(Data for processing)
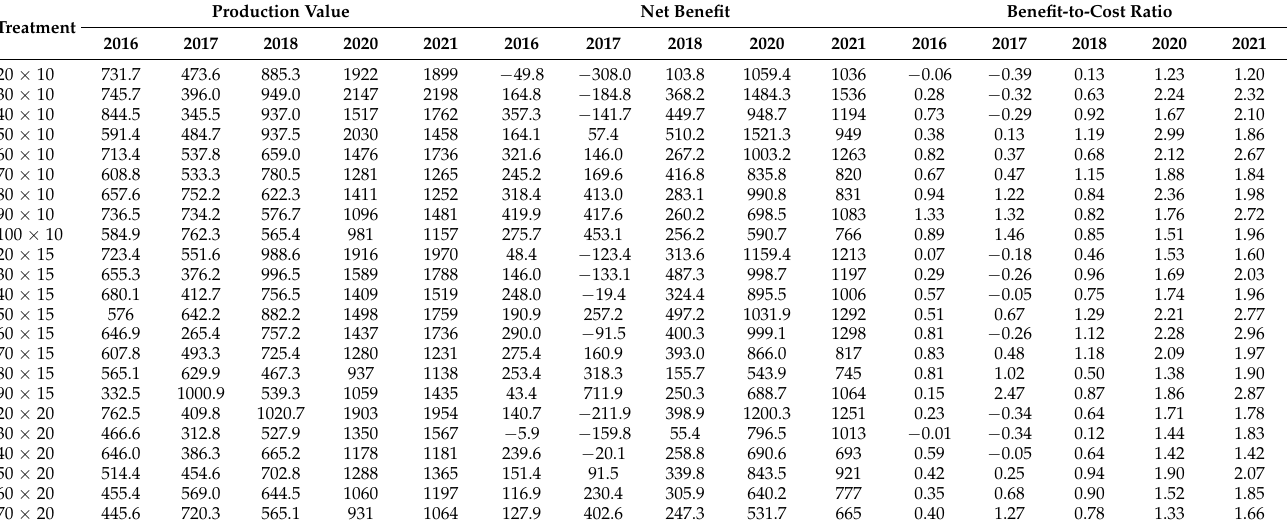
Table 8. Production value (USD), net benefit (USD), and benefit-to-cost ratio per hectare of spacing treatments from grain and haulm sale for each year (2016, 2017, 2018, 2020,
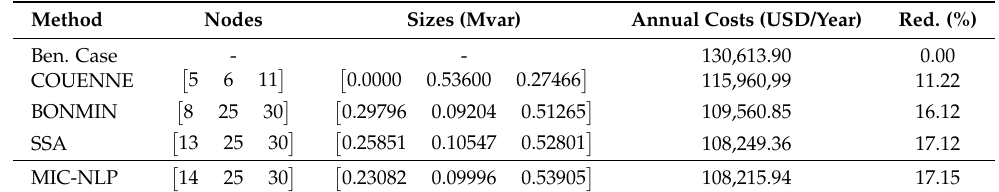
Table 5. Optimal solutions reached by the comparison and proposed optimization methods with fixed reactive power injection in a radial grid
---
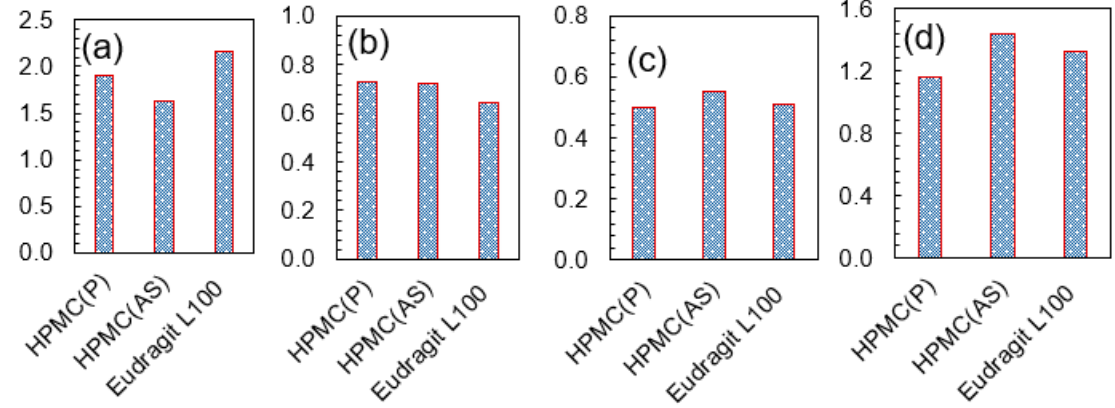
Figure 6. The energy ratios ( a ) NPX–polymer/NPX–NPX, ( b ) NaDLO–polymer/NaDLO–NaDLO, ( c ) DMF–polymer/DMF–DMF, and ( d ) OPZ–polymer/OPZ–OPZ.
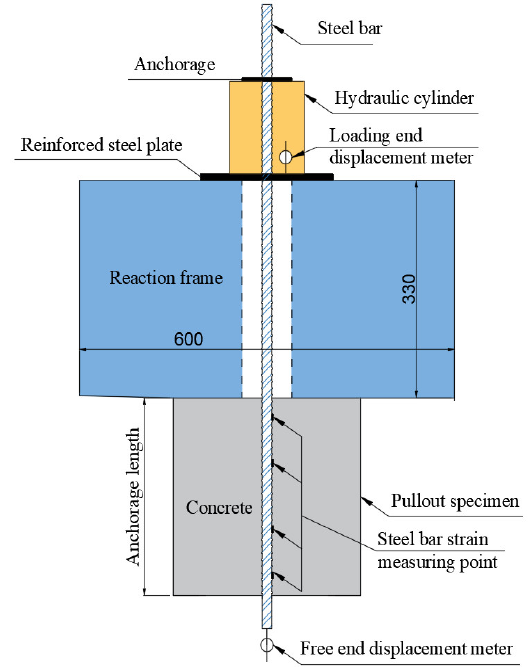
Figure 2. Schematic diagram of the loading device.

(Problem to work on) Whenever a line of the data includes "Table", copy that line.

(Solution below)
Table 8. Production value (USD), net benefit (USD), and benefit-to-cost ratio per hectare of spacing treatments from grain and haulm sale for each year (2016, 2017, 2018, 2020,
Table 5. Optimal solutions reached by the comparison and proposed optimization methods with fixed reactive power injection in a radial grid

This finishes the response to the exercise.